**Problem statement:**
Word for word, restate all the records; images are not part of the copy.

[Start of section]

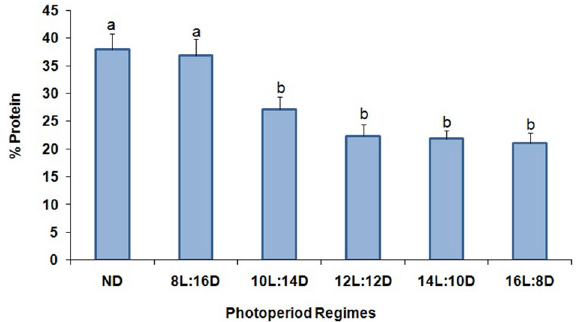
Figure 6. Percentage (% ± SE) of total protein in P. interpunctella larvae reared at 17 °C and different photoperiod regimes (means followed by the same letter are not significantly different; HSD test at 5%).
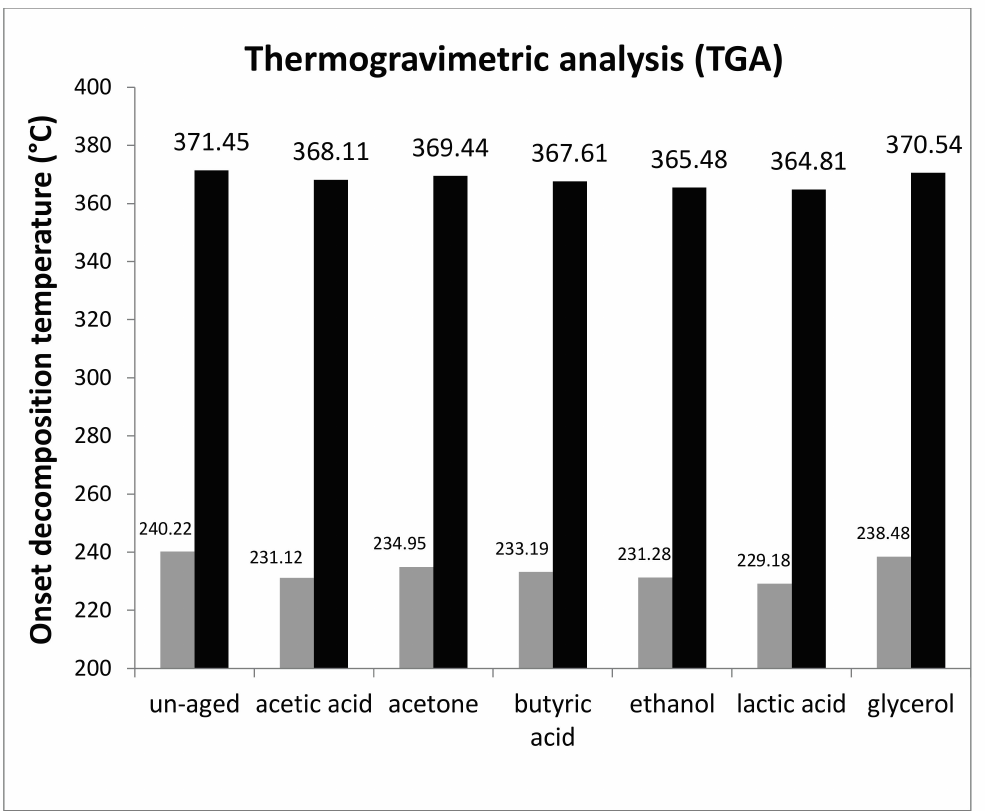
Figure 2. Comparative onset decomposition temperatures for polyvinyl chloride (PVC) coated-fabric (PVCCF) and APCCF samples in different conditions (un-aged: before the ageing test, the rest are corresponding to ageing the samples in various mediums). The dark-black corresponds to ‘before ageing’ and the grey columns correspond to the ‘aged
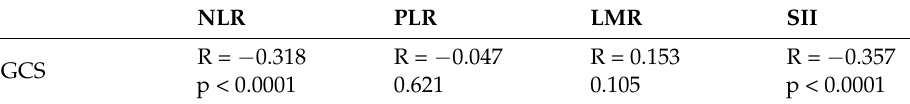
Table 4. Significant correlations between GCS, NLR, PLR, LMR, and SII.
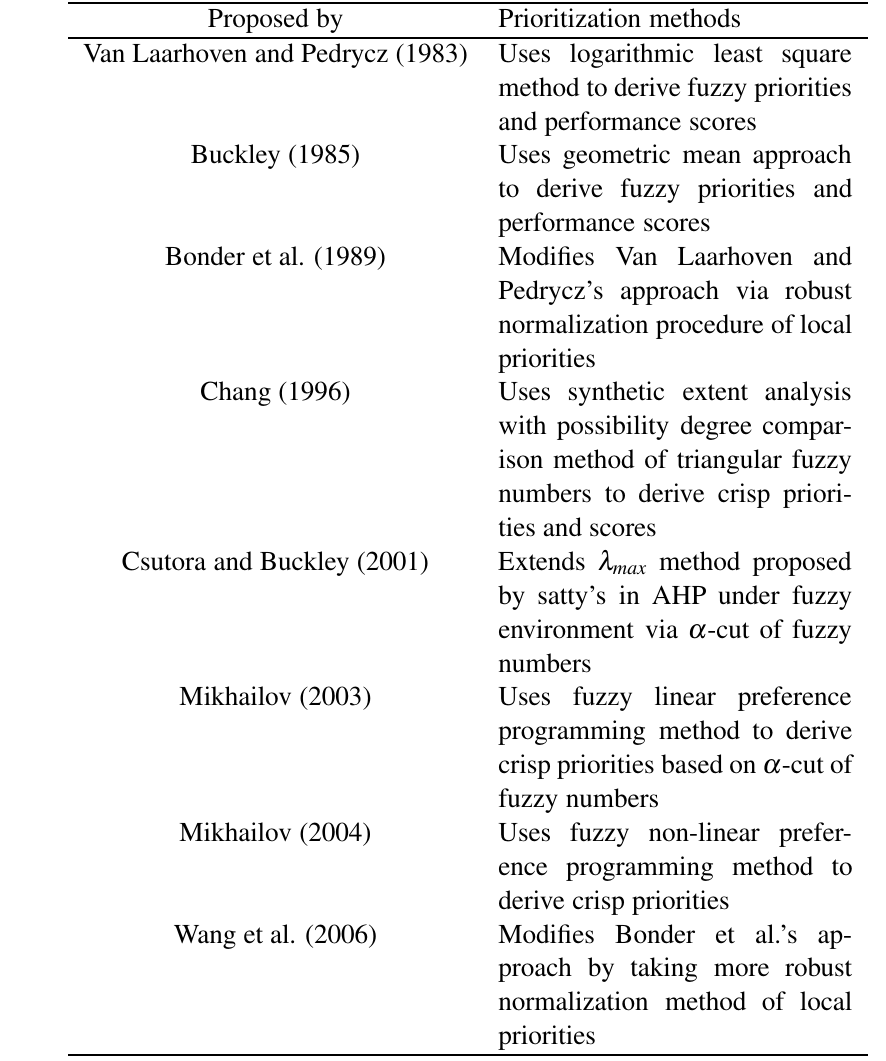
Table 1: The different approaches of deriving priorities from fuzzy pair-wise comparison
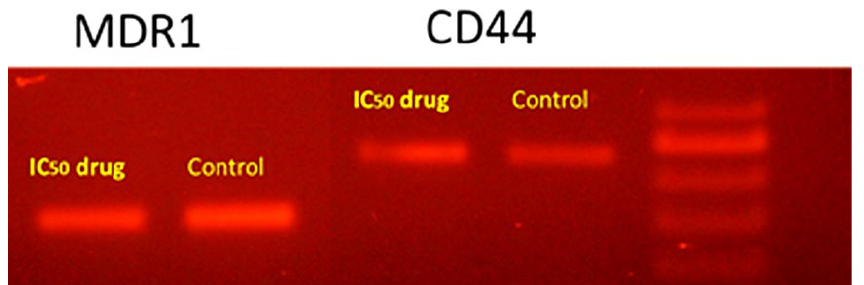
Figure 4. Fragmentation analysis of DNA specifying the noticeable effects of Rumex vesicarius in prompting a DNA laddering effect as a marker of cell apoptosis. Characterization of the MDR1 and CD44 antibodies as a target of R. vesicarius- dependent apoptosis.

[End of section]

**Response area:**
Figure 6. Percentage (% ± SE) of total protein in P. interpunctella larvae reared at 17 °C and different photoperiod regimes (means followed by the same letter are not significantly different; HSD test at 5%).
Figure 2. Comparative onset decomposition temperatures for polyvinyl chloride (PVC) coated-fabric (PVCCF) and APCCF samples in different conditions (un-aged: before the ageing test, the rest are corresponding to ageing the samples in various mediums). The dark-black corresponds to ‘before ageing’ and the grey columns correspond to the ‘aged
Table 4. Significant correlations between GCS, NLR, PLR, LMR, and SII.
Table 1: The different approaches of deriving priorities from fuzzy pair-wise comparison
Figure 4. Fragmentation analysis of DNA specifying the noticeable effects of Rumex vesicarius in prompting a DNA laddering effect as a marker of cell apoptosis. Characterization of the MDR1 and CD44 antibodies as a target of R. vesicarius- dependent apoptosis.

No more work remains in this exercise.